The records that follow are to be repeated exactly, without any pictures.

Stored data entries:
::::::

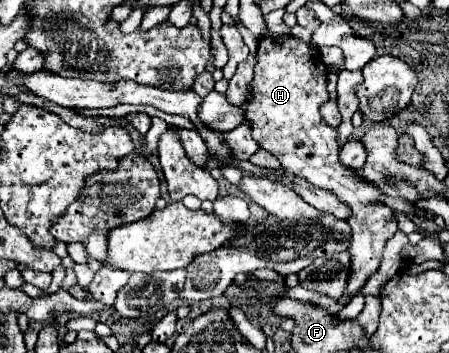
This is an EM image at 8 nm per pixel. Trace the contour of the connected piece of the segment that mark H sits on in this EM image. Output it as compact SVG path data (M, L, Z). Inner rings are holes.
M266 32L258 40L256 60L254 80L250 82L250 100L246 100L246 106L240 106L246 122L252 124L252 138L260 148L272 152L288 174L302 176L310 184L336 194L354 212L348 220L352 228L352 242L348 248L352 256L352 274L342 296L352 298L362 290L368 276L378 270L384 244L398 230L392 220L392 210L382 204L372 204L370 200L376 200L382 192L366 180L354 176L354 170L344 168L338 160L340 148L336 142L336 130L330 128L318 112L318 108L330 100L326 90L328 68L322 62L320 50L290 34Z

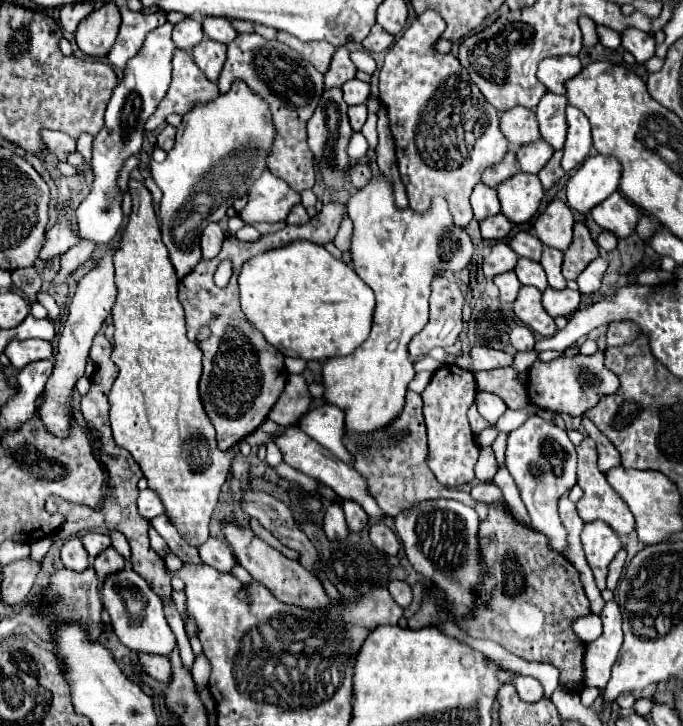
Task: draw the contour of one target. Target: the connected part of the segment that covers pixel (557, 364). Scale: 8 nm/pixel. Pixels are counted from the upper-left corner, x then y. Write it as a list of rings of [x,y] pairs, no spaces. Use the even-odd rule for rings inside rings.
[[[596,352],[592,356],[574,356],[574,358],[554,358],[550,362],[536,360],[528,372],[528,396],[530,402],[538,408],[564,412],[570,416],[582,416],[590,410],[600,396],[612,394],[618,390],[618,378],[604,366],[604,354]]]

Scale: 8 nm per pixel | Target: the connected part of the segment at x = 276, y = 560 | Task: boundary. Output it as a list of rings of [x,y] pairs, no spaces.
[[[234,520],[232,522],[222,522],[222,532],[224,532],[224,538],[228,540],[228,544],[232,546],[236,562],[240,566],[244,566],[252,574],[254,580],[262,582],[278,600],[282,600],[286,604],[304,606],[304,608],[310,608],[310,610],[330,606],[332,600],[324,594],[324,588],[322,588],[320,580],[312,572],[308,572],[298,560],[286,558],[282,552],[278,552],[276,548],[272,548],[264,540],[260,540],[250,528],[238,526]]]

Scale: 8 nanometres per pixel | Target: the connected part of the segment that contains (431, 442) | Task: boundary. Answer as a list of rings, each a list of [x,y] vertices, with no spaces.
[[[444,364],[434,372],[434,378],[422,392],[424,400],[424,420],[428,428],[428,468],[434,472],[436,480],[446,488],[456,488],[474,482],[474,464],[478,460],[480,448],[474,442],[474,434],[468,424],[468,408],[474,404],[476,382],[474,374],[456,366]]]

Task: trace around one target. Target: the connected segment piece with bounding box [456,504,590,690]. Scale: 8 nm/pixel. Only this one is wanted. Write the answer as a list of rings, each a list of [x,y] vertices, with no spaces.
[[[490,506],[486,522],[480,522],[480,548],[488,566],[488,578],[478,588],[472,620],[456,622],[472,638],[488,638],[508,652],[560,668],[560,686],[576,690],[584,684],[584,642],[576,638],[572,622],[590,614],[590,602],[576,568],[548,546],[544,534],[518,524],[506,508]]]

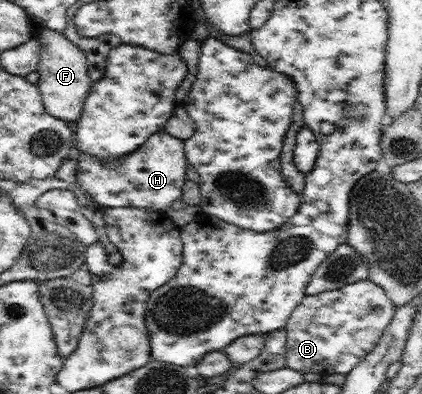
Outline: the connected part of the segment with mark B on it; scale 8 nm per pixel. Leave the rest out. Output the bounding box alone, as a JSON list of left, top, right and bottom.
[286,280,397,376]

::::::

▶ _Expected answer_
This is an EM image at 8 nm per pixel. Trace the contour of the connected piece of the segment that mark H sits on in this EM image. Output it as compact SVG path data (M, L, Z). Inner rings are holes.
M266 32L258 40L256 60L254 80L250 82L250 100L246 100L246 106L240 106L246 122L252 124L252 138L260 148L272 152L288 174L302 176L310 184L336 194L354 212L348 220L352 228L352 242L348 248L352 256L352 274L342 296L352 298L362 290L368 276L378 270L384 244L398 230L392 220L392 210L382 204L372 204L370 200L376 200L382 192L366 180L354 176L354 170L344 168L338 160L340 148L336 142L336 130L330 128L318 112L318 108L330 100L326 90L328 68L322 62L320 50L290 34Z

Task: draw the contour of one target. Target: the connected part of the segment that covers pixel (557, 364). Scale: 8 nm/pixel. Pixels are counted from the upper-left corner, x then y. Write it as a list of rings of [x,y] pairs, no spaces. Use the even-odd rule for rings inside rings.
[[[596,352],[592,356],[574,356],[574,358],[554,358],[550,362],[536,360],[528,372],[528,396],[530,402],[538,408],[564,412],[570,416],[582,416],[590,410],[600,396],[612,394],[618,390],[618,378],[604,366],[604,354]]]

Scale: 8 nm per pixel | Target: the connected part of the segment at x = 276, y = 560 | Task: boundary. Output it as a list of rings of [x,y] pairs, no spaces.
[[[234,520],[232,522],[222,522],[222,532],[224,532],[224,538],[228,540],[228,544],[232,546],[236,562],[240,566],[244,566],[252,574],[254,580],[262,582],[278,600],[282,600],[286,604],[304,606],[304,608],[310,608],[310,610],[330,606],[332,600],[324,594],[324,588],[322,588],[320,580],[312,572],[308,572],[298,560],[286,558],[282,552],[278,552],[276,548],[272,548],[264,540],[260,540],[250,528],[238,526]]]

Scale: 8 nanometres per pixel | Target: the connected part of the segment that contains (431, 442) | Task: boundary. Answer as a list of rings, each a list of [x,y] vertices, with no spaces.
[[[444,364],[434,372],[434,378],[422,392],[424,400],[424,420],[428,428],[428,468],[434,472],[436,480],[446,488],[456,488],[474,482],[474,464],[478,460],[480,448],[474,442],[474,434],[468,424],[468,408],[474,404],[476,382],[474,374],[456,366]]]

Task: trace around one target. Target: the connected segment piece with bounding box [456,504,590,690]. Scale: 8 nm/pixel. Only this one is wanted. Write the answer as a list of rings, each a list of [x,y] vertices, with no spaces.
[[[490,506],[486,522],[480,522],[480,548],[488,566],[488,578],[478,588],[472,620],[456,622],[472,638],[488,638],[508,652],[560,668],[560,686],[576,690],[584,684],[584,642],[576,638],[572,622],[590,614],[590,602],[576,568],[548,546],[544,534],[518,524],[506,508]]]

Outline: the connected part of the segment with mark B on it; scale 8 nm per pixel. Leave the rest out. Output the bounding box alone, as a JSON list of left, top, right and bottom.
[286,280,397,376]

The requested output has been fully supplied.